The fundamental physical-layer interconnect for the initial components is a 622-Mbit/s differential pair with a 400-mV swing. Each port consists of four of these pairs in each direction—yielding an aggregate bandwidth of 5 Gbits/s. This accommodates the bandwidth required by next-generation communications equipment. For the initial components, two of these ports can be bundled to provide a 10-Gbit/s "fat pipe" between endpoints.

Depending on the implementation, a switched-interconnect system can comprise any number of components. This gives designers the freedom to build a variety of systems, from very small-scale systems to very large-scale systems with hundreds of endpoints.

The PCI-to-StarFabric bridge is a multifunction device. It incorporates both a familiar transparent-bridge function and a fabric native-gateway function (Fig. 1). Several flexibility dimensions exist within StarFabric, and as engineers begin their next platform designs, they must consider some design tradeoffs. For example, they're focusing on using transparent and nontransparent bridging functionality, and pure address routing versus path routing for communicating across the fabric. Both areas are enabled by the dual-function nature of the initial PCI-to-StarFabric bridge.

Legacy-Mode Applications: When employing the transparent-bridge function, the PCI-to-StarFabric bridge looks to software, drivers, existing BIOS, and operating systems as a standard PCI-to-PCI bridge. By executing this function in all PCI-to-StarFabric bridges throughout the system, present legacy software code can run without changing one bit, including drivers and configuration code. In this legacy mode, called address routing, a system is situated with one flat global-address space. All devices in the system are visible and accessible through their unique address ranges.

The tradeoff here is that the advanced features of StarFabric, such as path redundancy and QoS, can't be realized. But this transparent-bridge mode gives the system designer a fast time-to-market solution.

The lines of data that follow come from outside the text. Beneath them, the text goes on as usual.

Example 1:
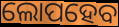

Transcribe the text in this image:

ଲୋପହେବ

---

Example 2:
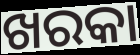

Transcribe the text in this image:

ଖରକା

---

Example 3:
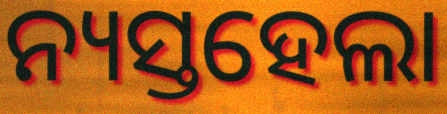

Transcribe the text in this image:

ନ୍ୟସ୍ତହେଲା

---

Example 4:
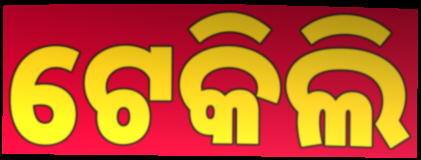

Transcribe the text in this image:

ଟେକିଲି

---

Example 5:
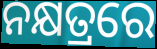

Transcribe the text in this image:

ନକ୍ଷତ୍ରରେ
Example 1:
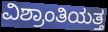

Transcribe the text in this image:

ವಿಶ್ರಾಂತಿಯತ್ತ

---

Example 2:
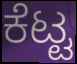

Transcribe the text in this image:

ಕೆಟ್ಟ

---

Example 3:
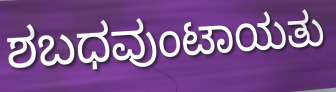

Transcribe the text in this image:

ಶಬಧವುಂಟಾಯತು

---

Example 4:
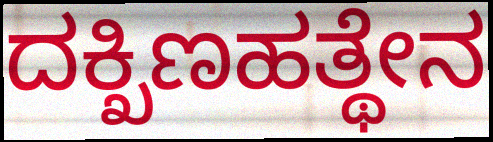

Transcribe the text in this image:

ದಕ್ಖಿಣಹತ್ಥೇನ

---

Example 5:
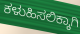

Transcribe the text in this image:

ಕಳುಹಿಸಲಿಕ್ಕಾಗಿ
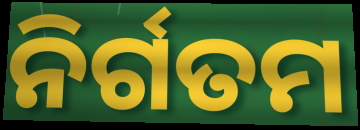
ନିର୍ଗତମ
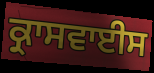
ਕ੍ਰਾਸਵਾਈਸ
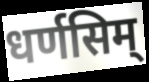
धर्णसिम्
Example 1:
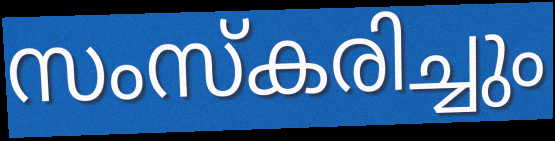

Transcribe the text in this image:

സംസ്കരിച്ചും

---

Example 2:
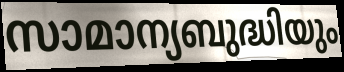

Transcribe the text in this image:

സാമാന്യബുദ്ധിയും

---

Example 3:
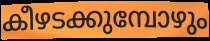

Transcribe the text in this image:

കീഴടക്കുമ്പോഴും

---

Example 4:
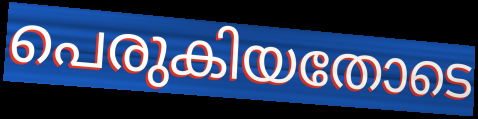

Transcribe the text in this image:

പെരുകിയതോടെ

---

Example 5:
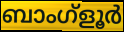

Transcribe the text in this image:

ബാംഗ്ളൂർ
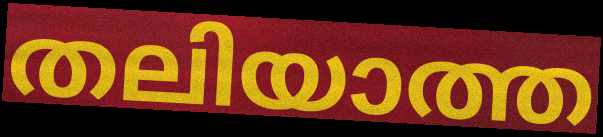
തലിയാത്ത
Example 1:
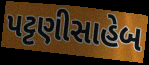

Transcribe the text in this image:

પટ્ટણીસાહેબ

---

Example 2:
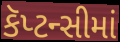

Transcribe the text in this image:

કૅપ્ટન્સીમાં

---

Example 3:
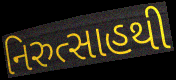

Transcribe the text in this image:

નિરુત્સાહથી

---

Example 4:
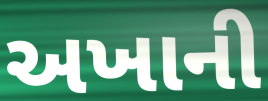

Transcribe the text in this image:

અખાની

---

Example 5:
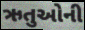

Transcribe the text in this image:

ઋતુઓની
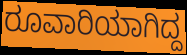
ರೂವಾರಿಯಾಗಿದ್ದ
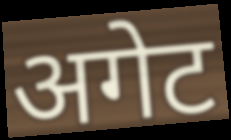
अगेट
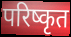
परिष्कृत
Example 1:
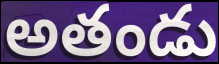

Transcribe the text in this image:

అతండు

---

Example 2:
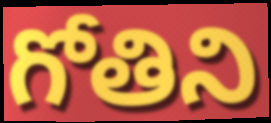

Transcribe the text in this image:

గోతిని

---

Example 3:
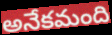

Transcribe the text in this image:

అనేకమంది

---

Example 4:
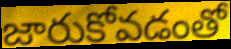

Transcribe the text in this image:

జారుకోవడంతో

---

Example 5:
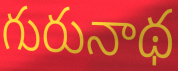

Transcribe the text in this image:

గురునాథ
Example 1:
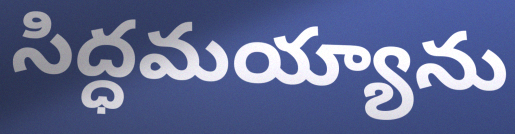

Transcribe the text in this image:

సిద్ధమయ్యాను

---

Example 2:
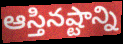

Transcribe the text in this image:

ఆస్తినష్టాన్ని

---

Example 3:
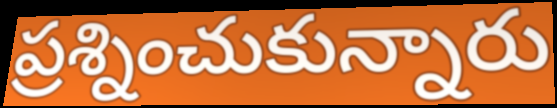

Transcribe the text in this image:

ప్రశ్నించుకున్నారు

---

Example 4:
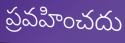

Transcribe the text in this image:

ప్రవహించదు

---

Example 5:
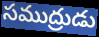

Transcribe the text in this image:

సముద్రుడు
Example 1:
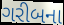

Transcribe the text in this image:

ગરીબના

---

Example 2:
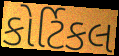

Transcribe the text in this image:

કોર્ટિકલ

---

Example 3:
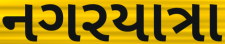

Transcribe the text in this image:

નગરયાત્રા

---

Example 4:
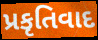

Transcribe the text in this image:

પ્રકૃતિવાદ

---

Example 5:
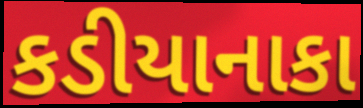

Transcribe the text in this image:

કડીયાનાકા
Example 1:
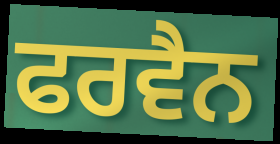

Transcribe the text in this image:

ਫਰਵੈਨ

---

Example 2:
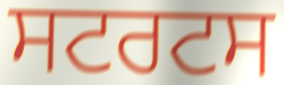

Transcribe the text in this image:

ਸਟਰਟਸ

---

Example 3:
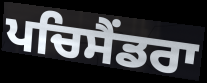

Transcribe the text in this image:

ਪਚਿਸੈਂਡਰਾ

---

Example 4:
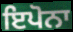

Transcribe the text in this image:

ਇਪੋਨਾ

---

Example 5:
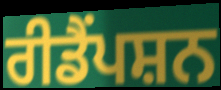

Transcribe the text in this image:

ਰੀਡੈਂਪਸ਼ਨ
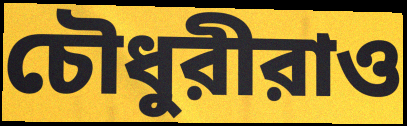
চৌধুরীরাও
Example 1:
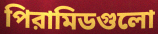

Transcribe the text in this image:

পিরামিডগুলো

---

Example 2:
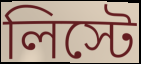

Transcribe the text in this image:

লিস্টে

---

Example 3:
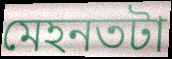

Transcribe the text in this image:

মেহনতটা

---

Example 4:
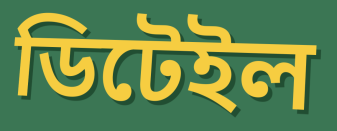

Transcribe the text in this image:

ডিটেইল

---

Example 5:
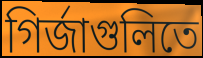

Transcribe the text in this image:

গির্জাগুলিতে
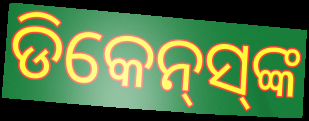
ଡିକେନ୍‌ସ୍‌ଙ୍କ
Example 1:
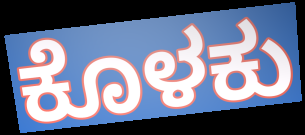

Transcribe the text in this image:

ಕೊಳಕು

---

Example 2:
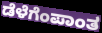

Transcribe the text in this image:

ಡೆಳೆಗೆಂಪಾಂತ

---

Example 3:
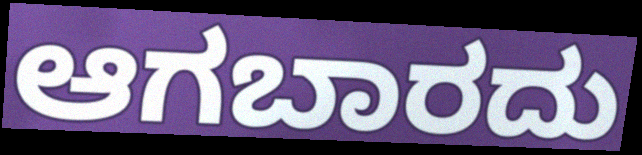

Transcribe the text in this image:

ಆಗಬಾರದು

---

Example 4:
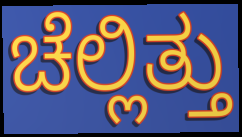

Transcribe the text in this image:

ಚೆಲ್ಲಿತ್ತು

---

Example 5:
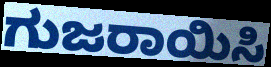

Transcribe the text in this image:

ಗುಜರಾಯಿಸಿ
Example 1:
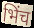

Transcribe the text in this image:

भिंच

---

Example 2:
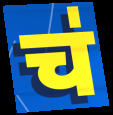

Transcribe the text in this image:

च॑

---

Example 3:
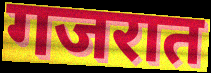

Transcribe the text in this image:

गजरात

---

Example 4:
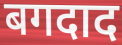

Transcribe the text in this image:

बगदाद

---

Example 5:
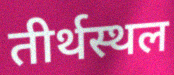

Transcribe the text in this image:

तीर्थस्थल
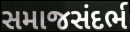
સમાજસંદર્ભ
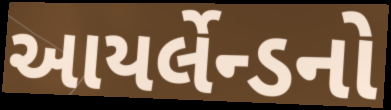
આયર્લેન્ડનો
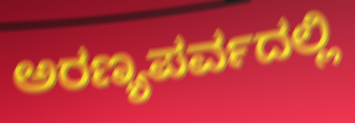
ಅರಣ್ಯಪರ್ವದಲ್ಲಿ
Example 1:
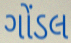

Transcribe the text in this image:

ગોંડલ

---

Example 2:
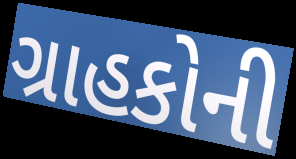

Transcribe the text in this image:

ગ્રાહકોની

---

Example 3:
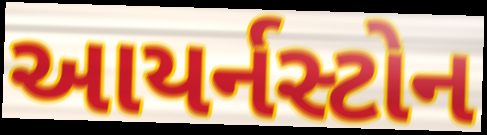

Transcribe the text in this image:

આયર્નસ્ટોન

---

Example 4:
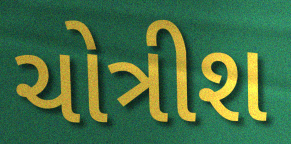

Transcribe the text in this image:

ચોત્રીશ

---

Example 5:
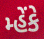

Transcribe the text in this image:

મ્હેંકે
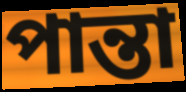
পান্তা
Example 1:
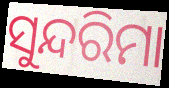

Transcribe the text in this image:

ସୁନ୍ଦରିମା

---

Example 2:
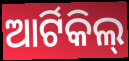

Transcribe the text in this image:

ଆର୍ଟିକିଲ୍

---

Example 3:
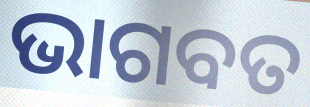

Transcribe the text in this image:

ଭାଗବତ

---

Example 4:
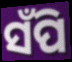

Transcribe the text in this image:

ସଁପି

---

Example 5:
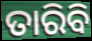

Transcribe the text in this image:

ତାରିବି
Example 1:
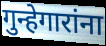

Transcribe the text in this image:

गुन्हेगारांना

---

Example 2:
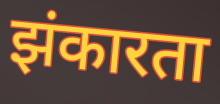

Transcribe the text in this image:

झंकारता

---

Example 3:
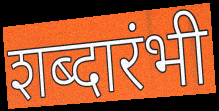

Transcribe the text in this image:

शब्दारंभी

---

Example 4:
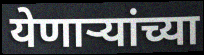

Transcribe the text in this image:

येणाऱ्यांच्या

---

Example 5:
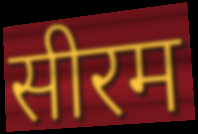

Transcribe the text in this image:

सीरम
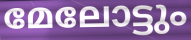
മേലോട്ടും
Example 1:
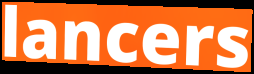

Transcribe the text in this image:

lancers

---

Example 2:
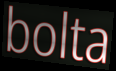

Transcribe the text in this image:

bolta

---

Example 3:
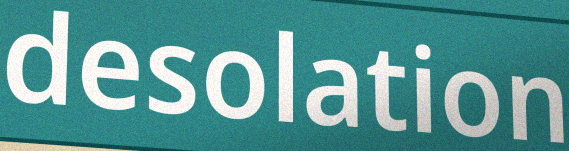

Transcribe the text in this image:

desolation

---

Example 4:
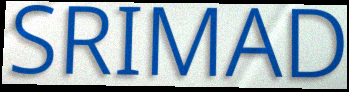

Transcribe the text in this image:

SRIMAD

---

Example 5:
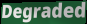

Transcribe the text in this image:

Degraded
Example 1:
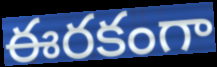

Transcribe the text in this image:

ఈరకంగా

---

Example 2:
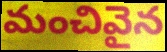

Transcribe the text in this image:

మంచివైన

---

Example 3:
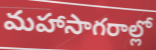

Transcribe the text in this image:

మహాసాగరాల్లో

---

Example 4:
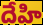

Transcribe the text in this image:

దేహి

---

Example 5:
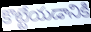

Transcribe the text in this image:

కొట్టేయడానికి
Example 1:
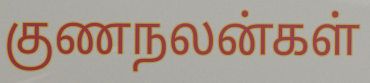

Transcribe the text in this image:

குணநலன்கள்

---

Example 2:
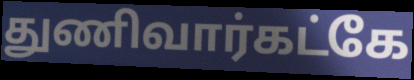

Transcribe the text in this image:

துணிவார்கட்கே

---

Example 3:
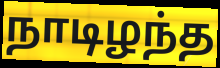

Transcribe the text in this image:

For the initialization process, one processing node must be established as the root. This can be accomplished either through strapping by the system designer, or by an election process at the hardware level. When a system is powered on, the hardware automatically initiates numerous procedures.

First, all nodes (StarFabric devices) attempt to synchronize with their link partners by initiating traffic. Once synchronization has been established, an enumeration "storm" occurs. This happens automatically by the silicon. At the end of this "storm," each node in the fabric is established with a unique fabric identification number and stored path from itself back to the root node.

At this point, the BIOS and operating system begin device discovery. To the software, all PCI-to-StarFabric bridges and StarFabric switches look like PCI-to-PCI bridges. In the discovery process, a system map, or a hierarchy of PCI bus segments, is returned. Figure 2 shows an example of a simple fabric topology and the resulting PCI hierarchy established by the discovery process. At this point, the normal process of device resource allocation is performed. System communication is now possible via standard PCI address methods.

Fortunately, it takes absolutely no changes in software to establish and utilize this system. The existing BIOS firmware and operating system are used without modification. In this example, there are now five PCI bus segments, which could each have five to eight devices in one monolithic system—all communicating through one address space.

This mode enables lots of real-world applications. One is supporting a remote chassis of PCI expansion slots for an existing server or workstation that's currently limited by the number of slots in its chassis. Because StarFabric nodes can be connected with five meters or more of CAT 5 cable, a compute chassis can be in a separate enclosure, remote from its noisy disk drives—possibly in an adjacent room.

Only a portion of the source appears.